[Stored items from a collection]
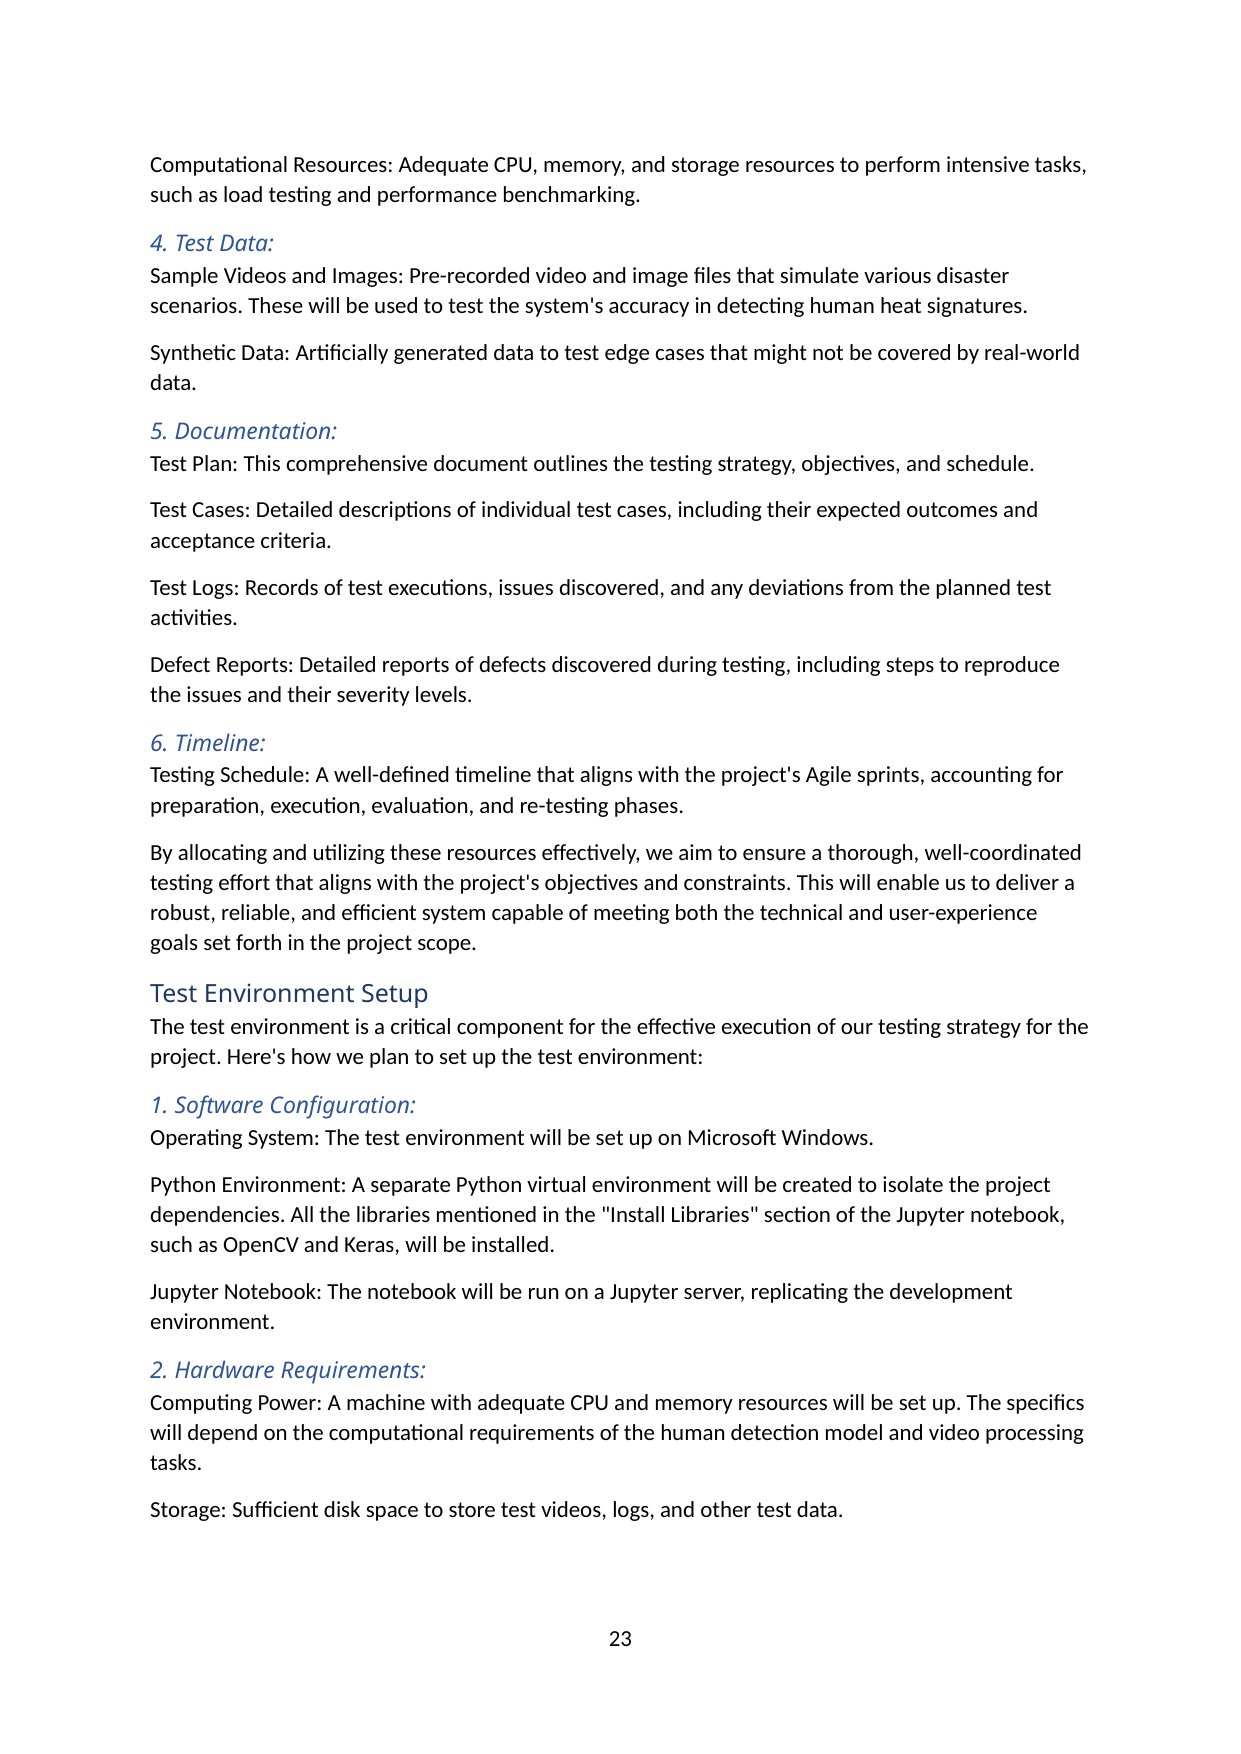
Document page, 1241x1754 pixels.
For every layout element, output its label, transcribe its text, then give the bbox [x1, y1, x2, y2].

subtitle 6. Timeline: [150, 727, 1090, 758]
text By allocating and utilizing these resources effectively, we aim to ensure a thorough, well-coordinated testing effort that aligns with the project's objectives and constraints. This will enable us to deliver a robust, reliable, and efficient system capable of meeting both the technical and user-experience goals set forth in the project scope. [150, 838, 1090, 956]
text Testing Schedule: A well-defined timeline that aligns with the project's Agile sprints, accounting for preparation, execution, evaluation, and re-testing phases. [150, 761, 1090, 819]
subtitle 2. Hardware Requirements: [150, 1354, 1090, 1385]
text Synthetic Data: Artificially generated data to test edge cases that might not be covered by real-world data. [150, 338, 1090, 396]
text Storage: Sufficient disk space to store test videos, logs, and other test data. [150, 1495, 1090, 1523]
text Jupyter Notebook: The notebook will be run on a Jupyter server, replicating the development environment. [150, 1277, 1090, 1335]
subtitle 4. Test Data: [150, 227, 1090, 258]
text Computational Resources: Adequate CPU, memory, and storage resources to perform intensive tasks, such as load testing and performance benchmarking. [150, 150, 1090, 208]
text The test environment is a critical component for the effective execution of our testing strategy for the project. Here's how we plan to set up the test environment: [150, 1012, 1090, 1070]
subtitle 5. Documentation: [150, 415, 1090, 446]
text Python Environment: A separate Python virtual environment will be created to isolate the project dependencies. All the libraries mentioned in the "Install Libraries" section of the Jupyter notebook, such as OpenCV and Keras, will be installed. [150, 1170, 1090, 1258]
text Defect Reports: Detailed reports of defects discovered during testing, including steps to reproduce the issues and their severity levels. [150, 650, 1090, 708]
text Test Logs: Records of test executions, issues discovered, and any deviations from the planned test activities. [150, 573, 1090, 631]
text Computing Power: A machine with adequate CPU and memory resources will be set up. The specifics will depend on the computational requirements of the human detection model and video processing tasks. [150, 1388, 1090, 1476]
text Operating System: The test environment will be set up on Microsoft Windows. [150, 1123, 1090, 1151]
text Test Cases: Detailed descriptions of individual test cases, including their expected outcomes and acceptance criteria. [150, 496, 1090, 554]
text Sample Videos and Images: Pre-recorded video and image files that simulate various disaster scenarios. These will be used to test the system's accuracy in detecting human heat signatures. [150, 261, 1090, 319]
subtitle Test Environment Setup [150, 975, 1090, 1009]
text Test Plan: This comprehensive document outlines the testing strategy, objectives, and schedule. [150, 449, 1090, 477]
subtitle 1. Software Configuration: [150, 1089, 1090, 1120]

> **Exercise requirements**
What you should produce is an exact copy of the records, with the pictures left out.

> **Expected output**
Document page, 1241x1754 pixels.
For every layout element, output its label, transcribe its text, then give the bbox [x1, y1, x2, y2].

subtitle 6. Timeline: [150, 727, 1090, 758]
text By allocating and utilizing these resources effectively, we aim to ensure a thorough, well-coordinated testing effort that aligns with the project's objectives and constraints. This will enable us to deliver a robust, reliable, and efficient system capable of meeting both the technical and user-experience goals set forth in the project scope. [150, 838, 1090, 956]
text Testing Schedule: A well-defined timeline that aligns with the project's Agile sprints, accounting for preparation, execution, evaluation, and re-testing phases. [150, 761, 1090, 819]
subtitle 2. Hardware Requirements: [150, 1354, 1090, 1385]
text Synthetic Data: Artificially generated data to test edge cases that might not be covered by real-world data. [150, 338, 1090, 396]
text Storage: Sufficient disk space to store test videos, logs, and other test data. [150, 1495, 1090, 1523]
text Jupyter Notebook: The notebook will be run on a Jupyter server, replicating the development environment. [150, 1277, 1090, 1335]
subtitle 4. Test Data: [150, 227, 1090, 258]
text Computational Resources: Adequate CPU, memory, and storage resources to perform intensive tasks, such as load testing and performance benchmarking. [150, 150, 1090, 208]
text The test environment is a critical component for the effective execution of our testing strategy for the project. Here's how we plan to set up the test environment: [150, 1012, 1090, 1070]
subtitle 5. Documentation: [150, 415, 1090, 446]
text Python Environment: A separate Python virtual environment will be created to isolate the project dependencies. All the libraries mentioned in the "Install Libraries" section of the Jupyter notebook, such as OpenCV and Keras, will be installed. [150, 1170, 1090, 1258]
text Defect Reports: Detailed reports of defects discovered during testing, including steps to reproduce the issues and their severity levels. [150, 650, 1090, 708]
text Test Logs: Records of test executions, issues discovered, and any deviations from the planned test activities. [150, 573, 1090, 631]
text Computing Power: A machine with adequate CPU and memory resources will be set up. The specifics will depend on the computational requirements of the human detection model and video processing tasks. [150, 1388, 1090, 1476]
text Operating System: The test environment will be set up on Microsoft Windows. [150, 1123, 1090, 1151]
text Test Cases: Detailed descriptions of individual test cases, including their expected outcomes and acceptance criteria. [150, 496, 1090, 554]
text Sample Videos and Images: Pre-recorded video and image files that simulate various disaster scenarios. These will be used to test the system's accuracy in detecting human heat signatures. [150, 261, 1090, 319]
subtitle Test Environment Setup [150, 975, 1090, 1009]
text Test Plan: This comprehensive document outlines the testing strategy, objectives, and schedule. [150, 449, 1090, 477]
subtitle 1. Software Configuration: [150, 1089, 1090, 1120]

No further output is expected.